[Train] Decouple device-related modules and add Huawei NPU support to Ray Train
Why are these changes needed?
We are looking to expand the hardware support range of Ray Train by incorporating Huawei Ascend NPU support.
However, as the number of hardware types increases, scattered and device-specific modifications have been made to the code, which can impact future compatibility and maintainability.
To address this, we have extracted the device-related modules from Ray Train and consolidated them into the accelerator_utils. This allows for greater independence among the device-specific code, resulting in improved maintainability.
Related issue number
Checks
- [ ] I've signed off every commit(by using the -s flag, i.e.,
git commit -s) in this PR. - [ ] I've run
scripts/format.shto lint the changes in this PR. - [ ] I've included any doc changes needed for https://docs.ray.io/en/master/.
- [ ] I've added any new APIs to the API Reference. For example, if I added a
method in Tune, I've added it in
doc/source/tune/api/under the corresponding.rstfile.

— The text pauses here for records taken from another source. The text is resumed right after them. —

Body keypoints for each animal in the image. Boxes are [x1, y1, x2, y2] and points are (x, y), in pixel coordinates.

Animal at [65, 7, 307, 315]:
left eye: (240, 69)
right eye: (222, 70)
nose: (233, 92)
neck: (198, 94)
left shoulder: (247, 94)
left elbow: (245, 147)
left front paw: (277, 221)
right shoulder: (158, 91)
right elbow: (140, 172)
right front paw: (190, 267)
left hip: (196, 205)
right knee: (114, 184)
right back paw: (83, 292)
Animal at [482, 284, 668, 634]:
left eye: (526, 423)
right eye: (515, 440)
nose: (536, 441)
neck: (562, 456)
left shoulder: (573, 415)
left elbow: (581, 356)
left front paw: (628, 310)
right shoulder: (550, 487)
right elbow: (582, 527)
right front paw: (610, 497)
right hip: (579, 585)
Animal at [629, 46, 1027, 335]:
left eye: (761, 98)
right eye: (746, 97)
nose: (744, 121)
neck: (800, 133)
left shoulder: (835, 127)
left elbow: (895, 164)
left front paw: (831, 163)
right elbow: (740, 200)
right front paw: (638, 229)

- [ ] I've added any new APIs to the API Reference. For example, if I added a
method in Tune, I've added it in
- [ ] I've made sure the tests are passing. Note that there might be a few flaky tests, see the recent failures at https://flakey-tests.ray.io/
- Testing Strategy
- [ ] Unit tests
- [ ] Release tests
- [ ] This PR is not tested :(
This is our plan to enhance the support for third-party devices in Ray Train, which will also contribute to expanding device compatibility in Rllib. Looking forward to receiving your feedback @woshiyyya . Kindly invite developers working with HPU, NPU, and AMD GPUs to stay informed and engaged with these updates. @kira-lin @matthewdeng @vickytsang @nemo9cby @Bye-legumes
Thanks for the contribution! We'll review it soon:)

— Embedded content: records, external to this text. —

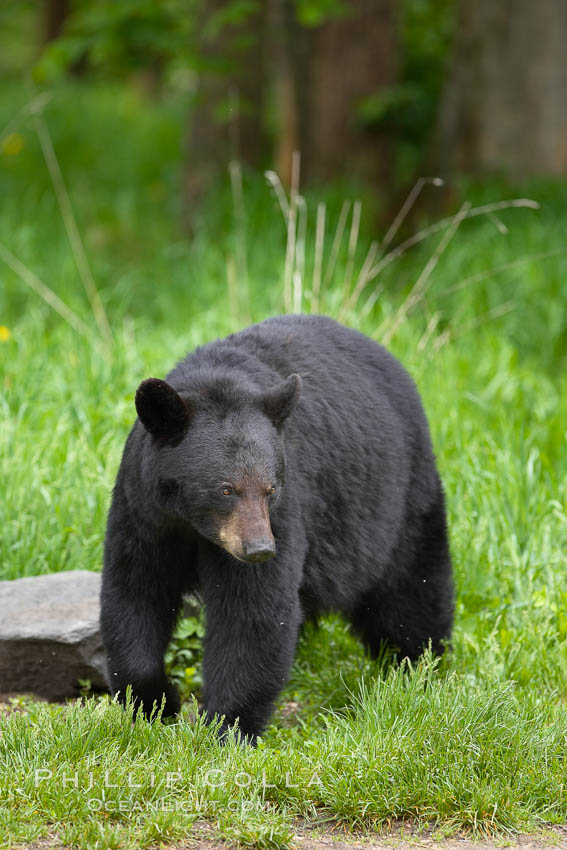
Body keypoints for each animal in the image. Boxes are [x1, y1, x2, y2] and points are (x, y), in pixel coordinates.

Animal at [102, 314, 454, 740]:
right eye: (225, 488)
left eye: (270, 488)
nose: (259, 549)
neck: (192, 524)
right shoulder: (143, 513)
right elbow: (134, 592)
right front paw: (155, 702)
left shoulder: (284, 514)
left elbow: (252, 614)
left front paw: (226, 726)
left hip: (397, 499)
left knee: (411, 586)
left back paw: (417, 667)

Hi @woshiyyya, may I ask if the modifications made above have met your expectations? If you have any other concerns, we would be happy to provide further information.
@liuxsh9 Sure! will take another look these days!

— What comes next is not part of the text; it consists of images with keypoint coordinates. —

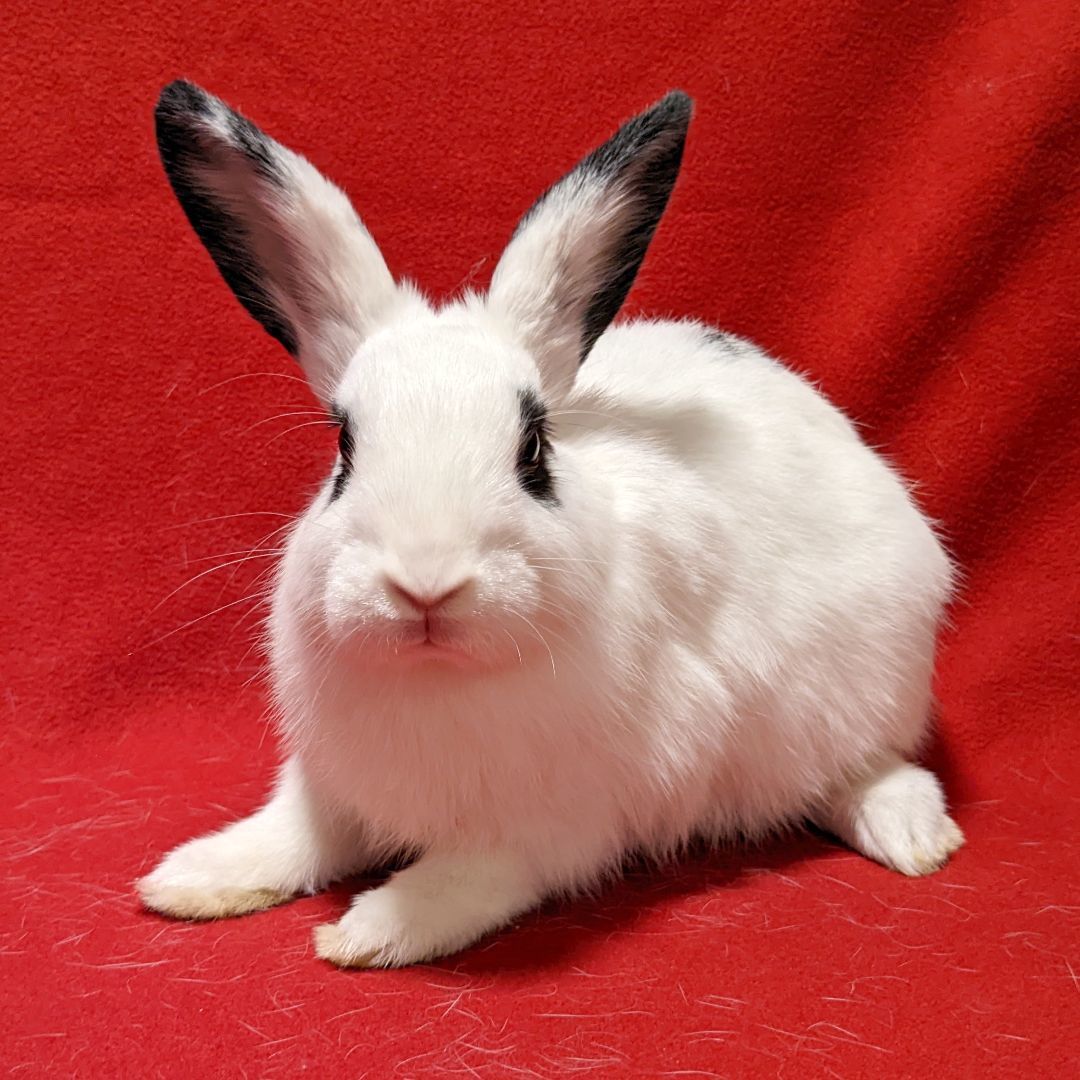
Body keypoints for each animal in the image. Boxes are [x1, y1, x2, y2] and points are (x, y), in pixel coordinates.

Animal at [139, 79, 967, 967]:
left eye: (533, 451)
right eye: (344, 450)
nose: (424, 584)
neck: (440, 679)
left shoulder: (554, 827)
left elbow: (467, 883)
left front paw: (367, 931)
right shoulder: (330, 786)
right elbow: (293, 834)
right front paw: (190, 880)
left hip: (856, 689)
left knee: (872, 767)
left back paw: (913, 835)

@woshiyyya can you follow up? im marking it as p2 for now @liuxsh9 as not seeing any users blocked on this; do tell me if wrong though and we can juggle priority here.
Hi @anyscalesam @liuxsh9 , This PR involves major changes to Ray Train equipment management, which needs to be fully tested to ensure stability. We will discuss with Train team for the next steps and give an update soon.
@woshiyyya This looks like a nice accelerator abstraction , and we plan to refactor the Intel GPU backend as well . A modification PR would be following this . Thanks for the design implementation: @liuxsh9
@liuxsh9 thanks for the update! I left some more comments.
Also, @harborn @kira-lin can you help review the HPU part of this PR? Thank you!
@woshiyyya Thanks for the review! We've addressed the feedback and made changes. Please take another look.
Thanks for the review! We have made the following major adjustments:
- Carefully controlled the scope of
DeviceManager, eliminating unnecessary abstractions and parameter passing. - Reviewed and cleaned up unnecessary functions.
- Added unit tests.
Please take a look. @justinvyu
Starting a release test sanity check here: https://buildkite.com/ray-project/release/builds/21289
Hi @woshiyyya , I think I've addressed all the concerns you raised in previous review. However, the PR is blocked on your approval. Could you please take another look and let me know if everything looks good now?